Food inflation eased to 42.3 per cent in March from 49 per cent in February, while non-food inflation was at 54.9%, the Department of Census and Statistics said in a statement.
This is the first time inflation has dropped below 50 per cent since August last year.
The island’s 22 million people have faced soaring inflation since early 2022, partly caused by a severe foreign exchange shortage that triggered the worst financial crisis in seven decades and forced the country to default on its debt repayments.

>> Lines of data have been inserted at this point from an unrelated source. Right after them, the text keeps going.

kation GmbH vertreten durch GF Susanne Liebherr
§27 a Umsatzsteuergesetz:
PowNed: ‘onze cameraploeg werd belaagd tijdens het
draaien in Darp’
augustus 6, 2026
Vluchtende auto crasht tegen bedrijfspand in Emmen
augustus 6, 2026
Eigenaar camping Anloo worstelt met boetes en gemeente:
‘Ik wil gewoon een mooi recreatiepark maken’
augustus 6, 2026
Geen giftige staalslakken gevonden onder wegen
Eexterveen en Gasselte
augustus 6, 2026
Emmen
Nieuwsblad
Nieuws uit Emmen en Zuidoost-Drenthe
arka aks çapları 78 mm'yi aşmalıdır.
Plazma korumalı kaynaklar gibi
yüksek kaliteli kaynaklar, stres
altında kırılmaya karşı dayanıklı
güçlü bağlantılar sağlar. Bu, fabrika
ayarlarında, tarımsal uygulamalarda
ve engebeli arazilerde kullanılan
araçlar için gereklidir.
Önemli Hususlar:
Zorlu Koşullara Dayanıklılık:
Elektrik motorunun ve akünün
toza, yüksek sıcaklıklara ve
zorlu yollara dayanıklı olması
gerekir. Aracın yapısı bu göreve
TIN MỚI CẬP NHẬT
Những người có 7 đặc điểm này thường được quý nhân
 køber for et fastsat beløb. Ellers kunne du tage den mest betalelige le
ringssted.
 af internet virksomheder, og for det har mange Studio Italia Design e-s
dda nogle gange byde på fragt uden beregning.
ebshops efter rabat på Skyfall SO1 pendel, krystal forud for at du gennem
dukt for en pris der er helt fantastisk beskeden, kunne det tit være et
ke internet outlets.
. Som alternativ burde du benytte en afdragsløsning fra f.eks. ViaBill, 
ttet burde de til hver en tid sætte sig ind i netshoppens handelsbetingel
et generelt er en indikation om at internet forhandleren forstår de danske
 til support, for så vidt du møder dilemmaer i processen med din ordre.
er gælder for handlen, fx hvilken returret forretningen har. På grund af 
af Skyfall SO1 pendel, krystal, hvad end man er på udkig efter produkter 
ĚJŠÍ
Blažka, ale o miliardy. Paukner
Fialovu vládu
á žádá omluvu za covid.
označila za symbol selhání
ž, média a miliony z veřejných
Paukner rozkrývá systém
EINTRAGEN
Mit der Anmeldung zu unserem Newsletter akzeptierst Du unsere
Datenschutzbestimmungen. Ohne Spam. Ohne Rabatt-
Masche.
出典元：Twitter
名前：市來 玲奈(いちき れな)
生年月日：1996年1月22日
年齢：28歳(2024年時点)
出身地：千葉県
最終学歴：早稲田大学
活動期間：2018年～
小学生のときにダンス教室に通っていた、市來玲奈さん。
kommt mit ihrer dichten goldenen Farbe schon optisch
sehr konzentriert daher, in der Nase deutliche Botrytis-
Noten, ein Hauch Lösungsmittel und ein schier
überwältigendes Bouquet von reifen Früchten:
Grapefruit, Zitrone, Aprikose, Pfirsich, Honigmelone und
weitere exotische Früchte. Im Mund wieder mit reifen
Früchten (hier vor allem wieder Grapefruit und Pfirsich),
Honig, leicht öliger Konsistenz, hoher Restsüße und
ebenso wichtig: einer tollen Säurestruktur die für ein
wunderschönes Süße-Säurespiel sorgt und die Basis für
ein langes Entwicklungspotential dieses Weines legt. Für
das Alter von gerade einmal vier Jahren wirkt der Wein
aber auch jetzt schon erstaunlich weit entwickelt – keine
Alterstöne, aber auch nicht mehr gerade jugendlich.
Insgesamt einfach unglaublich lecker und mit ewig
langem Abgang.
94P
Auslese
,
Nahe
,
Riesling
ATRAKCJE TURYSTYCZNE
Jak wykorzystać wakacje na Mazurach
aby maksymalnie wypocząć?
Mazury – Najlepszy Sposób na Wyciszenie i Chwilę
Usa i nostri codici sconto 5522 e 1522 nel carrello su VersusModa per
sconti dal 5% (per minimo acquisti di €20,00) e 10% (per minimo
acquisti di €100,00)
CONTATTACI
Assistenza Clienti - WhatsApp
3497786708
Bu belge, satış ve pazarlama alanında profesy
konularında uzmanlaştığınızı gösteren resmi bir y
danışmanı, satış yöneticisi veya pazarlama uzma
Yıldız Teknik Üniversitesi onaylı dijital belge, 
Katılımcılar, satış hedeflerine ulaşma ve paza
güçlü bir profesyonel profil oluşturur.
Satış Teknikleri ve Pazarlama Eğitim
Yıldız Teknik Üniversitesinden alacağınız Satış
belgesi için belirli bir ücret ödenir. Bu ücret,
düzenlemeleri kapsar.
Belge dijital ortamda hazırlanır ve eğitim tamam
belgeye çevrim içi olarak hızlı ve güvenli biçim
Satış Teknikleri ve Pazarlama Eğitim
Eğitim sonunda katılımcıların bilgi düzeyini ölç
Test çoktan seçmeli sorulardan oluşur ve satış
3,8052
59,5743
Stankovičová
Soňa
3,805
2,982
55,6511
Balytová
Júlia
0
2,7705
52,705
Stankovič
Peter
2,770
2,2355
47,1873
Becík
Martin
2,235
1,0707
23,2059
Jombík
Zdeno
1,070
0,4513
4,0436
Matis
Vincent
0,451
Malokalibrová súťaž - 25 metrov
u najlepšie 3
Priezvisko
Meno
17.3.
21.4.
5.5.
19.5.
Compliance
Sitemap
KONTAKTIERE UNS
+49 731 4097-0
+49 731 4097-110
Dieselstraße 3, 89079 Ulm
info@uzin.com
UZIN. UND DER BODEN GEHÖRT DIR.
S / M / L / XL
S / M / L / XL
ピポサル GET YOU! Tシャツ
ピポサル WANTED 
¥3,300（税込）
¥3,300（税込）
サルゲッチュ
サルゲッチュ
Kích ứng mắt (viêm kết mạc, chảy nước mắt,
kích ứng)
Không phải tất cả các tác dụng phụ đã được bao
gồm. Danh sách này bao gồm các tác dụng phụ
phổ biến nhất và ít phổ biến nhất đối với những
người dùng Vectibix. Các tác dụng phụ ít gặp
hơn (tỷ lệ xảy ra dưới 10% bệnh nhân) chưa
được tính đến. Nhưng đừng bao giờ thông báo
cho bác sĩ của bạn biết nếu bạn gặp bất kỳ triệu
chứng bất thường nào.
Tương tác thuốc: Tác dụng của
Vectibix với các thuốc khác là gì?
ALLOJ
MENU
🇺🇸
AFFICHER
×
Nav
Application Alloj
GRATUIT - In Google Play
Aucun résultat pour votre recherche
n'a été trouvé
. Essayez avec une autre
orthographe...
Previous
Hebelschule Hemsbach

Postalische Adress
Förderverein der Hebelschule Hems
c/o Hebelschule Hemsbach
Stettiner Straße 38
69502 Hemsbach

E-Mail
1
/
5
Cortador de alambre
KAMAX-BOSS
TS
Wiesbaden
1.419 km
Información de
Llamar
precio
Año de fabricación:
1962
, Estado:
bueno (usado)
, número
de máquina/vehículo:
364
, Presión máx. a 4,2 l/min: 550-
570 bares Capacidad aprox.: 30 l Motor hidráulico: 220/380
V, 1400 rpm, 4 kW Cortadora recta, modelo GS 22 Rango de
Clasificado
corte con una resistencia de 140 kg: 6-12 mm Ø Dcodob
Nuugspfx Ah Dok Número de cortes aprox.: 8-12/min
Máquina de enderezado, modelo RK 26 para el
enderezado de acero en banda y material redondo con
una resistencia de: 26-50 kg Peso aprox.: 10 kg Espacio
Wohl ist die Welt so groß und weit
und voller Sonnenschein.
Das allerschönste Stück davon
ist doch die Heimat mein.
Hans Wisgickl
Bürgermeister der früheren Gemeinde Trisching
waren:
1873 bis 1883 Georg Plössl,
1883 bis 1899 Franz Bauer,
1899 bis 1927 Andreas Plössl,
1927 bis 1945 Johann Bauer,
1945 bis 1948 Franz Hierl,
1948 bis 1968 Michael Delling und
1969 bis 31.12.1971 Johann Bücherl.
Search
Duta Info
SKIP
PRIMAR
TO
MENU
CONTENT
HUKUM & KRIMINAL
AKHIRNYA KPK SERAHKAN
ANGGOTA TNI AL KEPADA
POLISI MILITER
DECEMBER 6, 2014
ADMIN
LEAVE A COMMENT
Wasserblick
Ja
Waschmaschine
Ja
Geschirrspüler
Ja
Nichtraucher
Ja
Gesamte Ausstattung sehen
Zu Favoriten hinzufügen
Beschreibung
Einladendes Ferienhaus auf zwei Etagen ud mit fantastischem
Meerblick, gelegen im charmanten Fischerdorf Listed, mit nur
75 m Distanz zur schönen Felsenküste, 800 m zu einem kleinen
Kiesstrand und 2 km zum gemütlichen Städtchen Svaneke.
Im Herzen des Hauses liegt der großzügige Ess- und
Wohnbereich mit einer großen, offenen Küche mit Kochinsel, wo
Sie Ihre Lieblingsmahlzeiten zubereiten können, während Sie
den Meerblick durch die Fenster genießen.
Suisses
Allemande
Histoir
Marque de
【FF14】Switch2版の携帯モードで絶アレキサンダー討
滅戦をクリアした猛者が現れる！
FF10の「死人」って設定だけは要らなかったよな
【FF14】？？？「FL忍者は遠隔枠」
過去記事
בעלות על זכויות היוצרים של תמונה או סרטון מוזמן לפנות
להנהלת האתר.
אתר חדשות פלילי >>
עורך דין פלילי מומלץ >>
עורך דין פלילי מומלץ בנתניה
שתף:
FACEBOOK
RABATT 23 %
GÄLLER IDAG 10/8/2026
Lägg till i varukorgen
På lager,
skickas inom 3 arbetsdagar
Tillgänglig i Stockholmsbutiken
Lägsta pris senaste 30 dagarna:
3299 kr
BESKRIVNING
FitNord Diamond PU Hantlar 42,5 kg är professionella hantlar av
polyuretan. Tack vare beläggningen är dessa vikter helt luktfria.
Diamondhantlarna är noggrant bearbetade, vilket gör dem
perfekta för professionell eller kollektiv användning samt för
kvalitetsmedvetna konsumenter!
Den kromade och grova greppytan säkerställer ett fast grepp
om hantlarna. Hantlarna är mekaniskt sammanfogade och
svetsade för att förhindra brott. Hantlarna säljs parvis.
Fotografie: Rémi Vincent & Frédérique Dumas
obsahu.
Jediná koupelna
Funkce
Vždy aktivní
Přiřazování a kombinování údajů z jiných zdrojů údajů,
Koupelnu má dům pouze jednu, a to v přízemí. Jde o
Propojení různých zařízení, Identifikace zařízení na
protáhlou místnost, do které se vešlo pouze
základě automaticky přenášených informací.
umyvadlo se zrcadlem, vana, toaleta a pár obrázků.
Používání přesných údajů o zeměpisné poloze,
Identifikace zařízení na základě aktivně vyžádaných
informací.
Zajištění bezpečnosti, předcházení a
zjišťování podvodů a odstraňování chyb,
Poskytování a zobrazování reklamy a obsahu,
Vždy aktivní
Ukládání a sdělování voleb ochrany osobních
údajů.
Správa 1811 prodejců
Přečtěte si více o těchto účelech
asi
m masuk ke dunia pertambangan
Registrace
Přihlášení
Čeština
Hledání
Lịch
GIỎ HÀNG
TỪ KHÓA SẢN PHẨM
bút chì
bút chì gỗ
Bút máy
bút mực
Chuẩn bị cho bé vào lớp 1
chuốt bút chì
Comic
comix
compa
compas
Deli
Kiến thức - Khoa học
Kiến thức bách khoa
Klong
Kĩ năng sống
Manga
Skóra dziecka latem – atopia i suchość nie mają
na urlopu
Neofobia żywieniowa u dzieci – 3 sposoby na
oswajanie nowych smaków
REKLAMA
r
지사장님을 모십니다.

“Given the high base, subdued demand and improved costs because of lower global commodity prices and a more stable currency, Sri Lanka could see its inflation reducing to below 40 per cent from the end of April onwards,” said Sanjeewa Fernando Senior Vice President Research at Asia Securities.
Sri Lanka’s central bank kept interest rates steady in April and expressed optimism that inflation would decelerate sharply in the coming months, in its first policy decision since securing a $3 billion bailout from the International Monetary Fund (IMF).
Central bank Governor Nandalal Weerasinghe said a favourable base effect would kick in from next month with inflation projected to hit single digits by end-December.
The NCPI captures broader retail price inflation and is released with a lag of 21 days every month.
The Colombo Consumer Price Index (CCPI), released at the end of each month, eased to 50.3 per cent in March from 50.6 per cent in February, data from the statistics department showed.